Erich’s writing has fans in very high places and the famous ethnologist and Nobel Laureat, Niko Tinbergen, referred to a Orca- A Whale Called Killer as
“One of those rare, genuine books about a wild animal.”
And this book is still in print 3 decades after it was first published – making it almost older than Erich.
He also wrote
- Creatures of the Deep
- The Earth Dwellers
- Sharks and Whales
- Seasons of the Whale
And equally importantly Erich has several Children’s books to his name. The latest of these Weird Sea Creatures in now avalable in all good book shops and of couse via amazon.com.
Despite all this activity he has almost single-handedly reversed the population decline in Scotland and somehow found time to produce four offspring of his own.
He has also ‘given birth’ to some 500 papers, article and scientific reports.
It is a truly remarkable output.
I am fortunate enough to know Erich well enough to know that what he has done is far from effortless. Beneath the maple syrup is a steely intellect and his inspirational writing and speaking only results from the painstaking care and many revision of texts.
He is not new to awards – his writing skills have been recognised by many. His publisher proudly notes that he has 15 magazine and book awards to his name including the Outstanding Book of the Year Award from the American Society of Journalists & Authors.
However, Erich this is an award from your peers in the conservation sphere and thus far more important; this Erich is the ‘Mandy’.
Erich is also a great facilitator of key collaborations – frequently bringing together stakeholders and sparring NGOs and uniting them with common purposes to great effect (although I doubt even he would claim responsibility for the recent highly productive union between Tethys and WDC, that some of you may have noticed).
[There is a slight pause at this point and some giggling.]
I have yet to find anyone who says an ill word about Erich and in the intensely political sphere of cetacean conservation this too is remarkable. (So maybe we can get him drunk tonight and see if we can get him to upset someone.)

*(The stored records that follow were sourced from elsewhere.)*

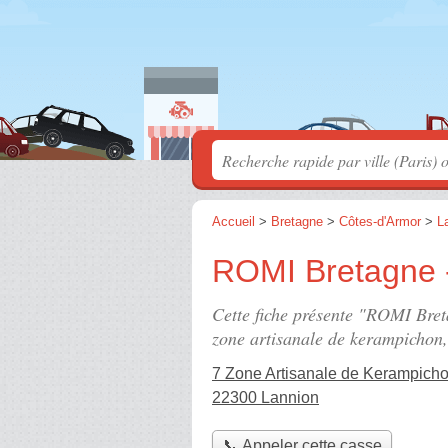
Accueil
>
Bretagne
>
Côtes-d'Armor
>
L
ROMI Bretagne 
Cette fiche présente "ROMI Bret
zone artisanale de kerampichon
7 Zone Artisanale de Kerampich
22300 Lannion
📞 Appeler cette casse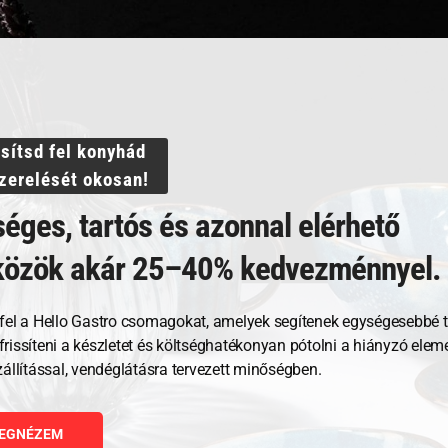
ssítsd fel konyhád
szerelését okosan!
Kapcsolódó termékek
éges, tartós és azonnal elérhető
közök akár 25–40% kedvezménnyel.
fel a Hello Gastro csomagokat, amelyek segítenek egységesebbé t
, frissíteni a készletet és költséghatékonyan pótolni a hiányzó ele
zállítással, vendéglátásra tervezett minőségben.
EGNÉZEM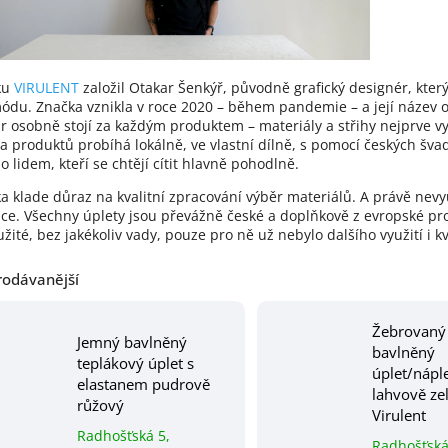
ku
VIRULENT
založil Otakar Šenkýř, původně grafický designér, kter
ódu. Značka vznikla v roce 2020 – během pandemie – a její název
r osobně stojí za každým produktem – materiály a střihy nejprve vyb
a produktů probíhá lokálně, ve vlastní dílně, s pomocí českých švad
o lidem, kteří se chtějí cítit hlavně pohodlně.
a klade důraz na kvalitní zpracování výběr materiálů. A právě nevyuž
ce. Všechny úplety jsou převážně české a doplňkově z evropské pro
žité, bez jakékoliv vady, pouze pro ně už nebylo dalšího využití i k
rodávanější
Žebrovaný
Jemný bavlněný
bavlněný
teplákový úplet s
úplet/náple
elastanem pudrově
lahvově ze
růžový
Virulent
Radhošťská 5,
Radhošťská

Erich is the Senior Ressearch Fellow at the Whale and Dolphin Conservation [Society], where he is the Senior Research Fellow and this excellent organisation is guided by another fine and gentle-man in the form of its CEO, Chris Butler-Stroud, who is unable to be here but asked me to relay the following on his behalf:
"Erich represents the epitome of conservation science. As a scientist he is meticulous and thorough, not only does he publish his research and analysis, but is always striving to translate his work into practical and effective conservation policy.

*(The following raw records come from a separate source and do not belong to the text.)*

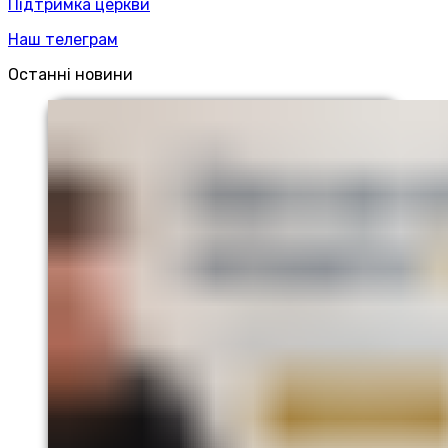
Підтримка церкви
Наш телеграм
Останні новини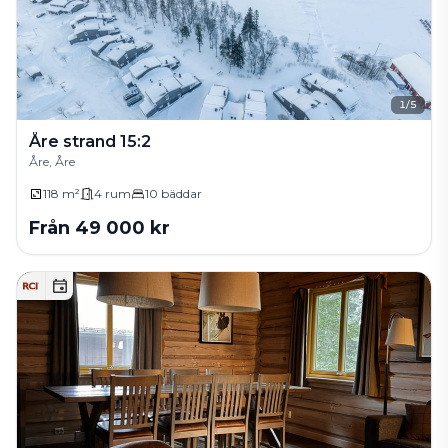
1
/
5
Åre strand 15:2
Åre, Åre
118 m²
4
rum
10
bäddar
Från
49 000
kr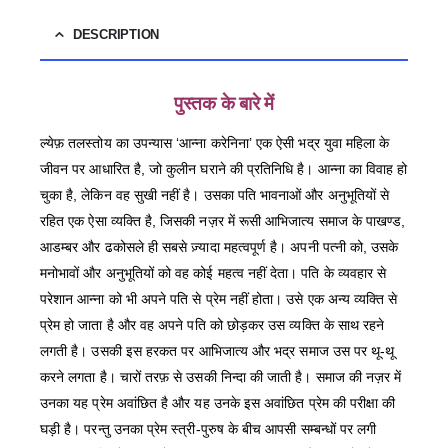
DESCRIPTION
पुस्तक के बारे में
ल्येफ़ तलस्तोय का उपन्यास ‘आन्ना करेनिना’ एक ऐसी भद्र युवा महिला के
जीवन पर आधारित है, जो कुलीन घराने की प्रतिनिधि है। आन्ना का विवाह हो
चुका है, लेकिन वह सुखी नहीं है। उसका पति भावनाओं और अनुभूतियों से
रहित एक ऐसा व्यक्ति है, जिसकी नज़र में रूसी आभिजात्य समाज के पाखण्ड,
आडम्बर और ढकोसले ही सबसे ज़्यादा महत्वपूर्ण है। अपनी पत्नी को, उसके
मनोभावों और अनुभूतियों को वह कोई महत्व नहीं देता। पति के व्यवहार से
परेशान आन्ना को भी अपने पति से प्रेम नहीं होता। उसे एक अन्य व्यक्ति से
प्रेम हो जाता है और वह अपने पति को छोड़कर उस व्यक्ति के साथ रहने
लगती है। उसकी इस हरकत पर आभिजात्य और भद्र समाज उस पर थू-थू
करने लगता है। चारों तरफ़ से उसकी निन्दा की जाती है। समाज की नज़र में
उनका यह प्रेम अवांछित है और यह उनके इस अवांछित प्रेम की परीक्षा की
घड़ी है। परन्तु उनका प्रेम स्त्री-पुरुष के बीच आपसी सम्बन्धों पर लगी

He has acted as a mentor to a huge number of students and colleagues and has inspired a whole generation of conservationists to step up and defend cetaceans and the marine environment.
Today, Erich is a continuing inspiration to his WDC colleagues and we all wish to pass on our best wishes and congratulations"
And I would personally add that Erich’s name is now recognised as a stamp of quality on any paper, report or book. (So no pressure there Erich!)
So, ladies and gentlemen – are you poised?
Please make a huge noise to salute a man who (to quote him back at him) ‘thinks big, cleverly and out of the box’; someone who whether you know it or not will have affected your life; a writer born of other writers; the renown and respected author, researcher and emeritus-campaigner, the eponymous polymath, accidental therapist, cetacean champion and ant-friend, now call to the stage the recipient of the 2013 ECS Mandy McMath, Conservation award, my suitably bearded and bespectacled friend: ERICH HOYT.
[A long standing ovation followed.]
Erich then accepted the award from Peter Evans, last year’s recipient, and gently thanked everyone."